Le principe a une application plus profonde encore. Les dons vraiment spirituels, — dira-t-on — œuvre du Saint Esprit de Dieu en nous, ne doivent sûrement pas être abandonnés et livrés ! Mais si ! il le faut. Donner et recevoir est un processus vital qui ne doit jamais s'interrompre. Dès que le croyant commence à se complaire dans la jouissance de ce qu'il a reçu, il retarde l'écoulement d'une grâce nouvelle et il y a menace de stagnation. Le courant des eaux vives ne coule que dans une âme vide et assoiffée. Chaque expérience bénie que nous recevons comme un don de Dieu doit immédiatement être redirigée vers Celui de qui elle vient, sous forme de louange, d'amour, de sacrifice de soi, de service ; alors seulement elle nous sera rendue, rafraîchie et embellie de l'épanouissement céleste. N'est-ce pas la merveilleuse leçon que nous enseigne le sacrifice d'Isaac sur le Morija ? N'est-il pas le fils promis, la vie que Dieu avait donnée ? Le don merveilleux de la toute puissance de Celui qui donne la vie aux morts ? (Ro. 4.17). Et cependant il a fallu renoncer à lui, le sacrifier afin qu'il puisse être rendu, mille fois plus précieux qu'avant, parce qu'il est devenu ainsi un des types du Fils unique du Père, dont la vie pure et sainte devait un jour être livrée, afin qu'il puisse la retrouver dans la puissance de la résurrection et la faire partager à son peuple. Un type aussi de ce qui se produit dans la vie de tout croyant quand, au lieu de se satisfaire des expériences passées ou de la grâce actuelle, il oublie et abandonne ce qui est en arrière et tend vers ce qui est en avant, afin de saisir, aussi pleinement que possible, Christ, notre vie (Ph.3.12-13).
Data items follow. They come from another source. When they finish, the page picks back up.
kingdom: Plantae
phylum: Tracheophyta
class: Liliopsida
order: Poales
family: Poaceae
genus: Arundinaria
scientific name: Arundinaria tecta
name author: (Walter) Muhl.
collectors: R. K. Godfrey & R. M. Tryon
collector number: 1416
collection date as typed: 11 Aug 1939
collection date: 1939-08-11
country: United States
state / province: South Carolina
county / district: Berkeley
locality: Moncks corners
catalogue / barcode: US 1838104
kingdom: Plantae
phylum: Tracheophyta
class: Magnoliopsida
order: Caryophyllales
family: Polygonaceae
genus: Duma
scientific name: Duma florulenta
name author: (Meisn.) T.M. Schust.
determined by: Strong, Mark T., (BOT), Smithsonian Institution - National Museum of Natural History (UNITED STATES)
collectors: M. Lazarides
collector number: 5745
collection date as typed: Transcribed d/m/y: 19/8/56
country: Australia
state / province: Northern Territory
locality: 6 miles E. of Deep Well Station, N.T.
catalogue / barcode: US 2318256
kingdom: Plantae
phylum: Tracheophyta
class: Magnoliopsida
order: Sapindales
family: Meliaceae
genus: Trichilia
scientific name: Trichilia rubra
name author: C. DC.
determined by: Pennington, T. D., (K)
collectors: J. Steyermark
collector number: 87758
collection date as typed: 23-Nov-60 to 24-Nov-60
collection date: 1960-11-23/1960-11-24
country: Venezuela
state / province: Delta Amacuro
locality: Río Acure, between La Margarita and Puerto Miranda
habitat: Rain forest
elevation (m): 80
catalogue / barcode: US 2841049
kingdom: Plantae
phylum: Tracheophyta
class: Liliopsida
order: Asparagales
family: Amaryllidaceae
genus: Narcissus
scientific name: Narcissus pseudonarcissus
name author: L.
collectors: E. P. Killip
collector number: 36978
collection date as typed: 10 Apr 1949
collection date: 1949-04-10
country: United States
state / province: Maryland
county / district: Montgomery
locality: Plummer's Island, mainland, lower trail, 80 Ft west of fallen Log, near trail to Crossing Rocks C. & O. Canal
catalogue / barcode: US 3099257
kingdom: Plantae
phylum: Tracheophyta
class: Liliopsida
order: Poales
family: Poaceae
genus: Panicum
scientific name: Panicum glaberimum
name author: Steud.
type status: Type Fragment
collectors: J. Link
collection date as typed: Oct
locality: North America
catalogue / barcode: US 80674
Ce renoncement à tout pour Christ, est-ce un pas unique, l'expérience et le geste d'un instant, ou est-ce un processus qui se renouvelle chaque jour, une approche progressive ? C'est les deux à la fois. Il peut y avoir un moment précis dans la vie du croyant où il découvre pour la première fois, ou redécouvre plus profondément, cette vérité bénie. Alors, par un acte de sa volonté auquel le conduit la puissance de Dieu, il rassemble toute sa vie et décide à ce moment de se placer sur l'autel comme un sacrifice vivant et agréable à Dieu. De tels moments ont souvent été le moyen de passer d'une vie d'errance et de défaite à une vie dans la présence et la puissance de Dieu. Mais, même dans ce cas, il faut, pour lui comme pour tous ceux qui n'ont pas connu une telle expérience, que sa vie devienne une prière incessante pour qu'il comprenne mieux la signification de l'abandon total, de l'offrande toujours renouvelée de tout ce qu'il possède, à Dieu.

Croyant, si tu veux demeurer en Christ, voici la route bénie. La nature recule devant un tel renoncement, devant la croix et tout ce que son application totale entraîne dans notre vie. Mais ce que la nature n'aime pas et ne peut accomplir, la grâce le réalise et il en résulte une vie de joie et de gloire. Il suffit de s'en remettre à Christ, le Seigneur. La puissance victorieuse de sa présence pénétrant en toi va transformer en joie l'abandon de tout ce qui t'était le plus précieux auparavant. « Au centuple, dans cette vie » (Mr. 10.30) : ces paroles du Maître deviennent vraies pour tous ceux qui, le cœur rempli de foi, acceptent son ordre de tout abandonner. La rétribution bénie rendra bientôt l'abandon encore plus béni. Et l'on verra alors que le secret d'une vie dans l'intimité de Dieu est simplement ceci : quand je me donne moi-même entièrement à Christ, je découvre la puissance de le saisir entièrement pour moi ; quand je perds à cause de lui tout ce que je suis et tout ce que j'ai, alors il me prend entièrement pour lui et se donne lui-même entièrement à moi.